Exercise aim - Reproduce the lines below exactly. Skip images.

Raw data -
· · · ·

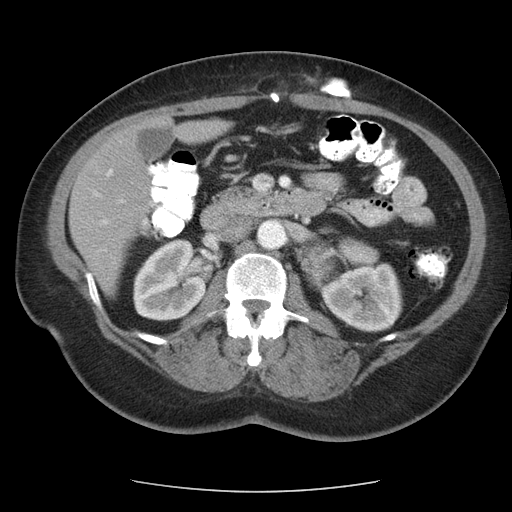
Contrast-enhanced abdominal CT, one axial slice. Position 60 of 95 along the scan axis. Reconstruction kernel STANDARD. Intravenous contrast given. Soft-tissue window (W 400 / L 40 HU). 512 × 512 image matrix, field of view 362 × 362 mm. Patient: female, 71 years. From the clinical record (not read from this slice): diagnosis: adrenocortical carcinoma; tumour side: left adrenal; tumour size at pathology: 8.8 cm; Ki-67 index: 20 %; stage (as recorded): 2.
Structures marked on this image (semi-automatically segmented with operator editing):
- mass: bounding box (x1, y1, x2, y2) in pixels: (305, 246, 333, 281)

· · · ·

Exercise solution -
Contrast-enhanced abdominal CT, one axial slice. Position 60 of 95 along the scan axis. Reconstruction kernel STANDARD. Intravenous contrast given. Soft-tissue window (W 400 / L 40 HU). 512 × 512 image matrix, field of view 362 × 362 mm. Patient: female, 71 years. From the clinical record (not read from this slice): diagnosis: adrenocortical carcinoma; tumour side: left adrenal; tumour size at pathology: 8.8 cm; Ki-67 index: 20 %; stage (as recorded): 2.
Structures marked on this image (semi-automatically segmented with operator editing):
- mass: bounding box (x1, y1, x2, y2) in pixels: (305, 246, 333, 281)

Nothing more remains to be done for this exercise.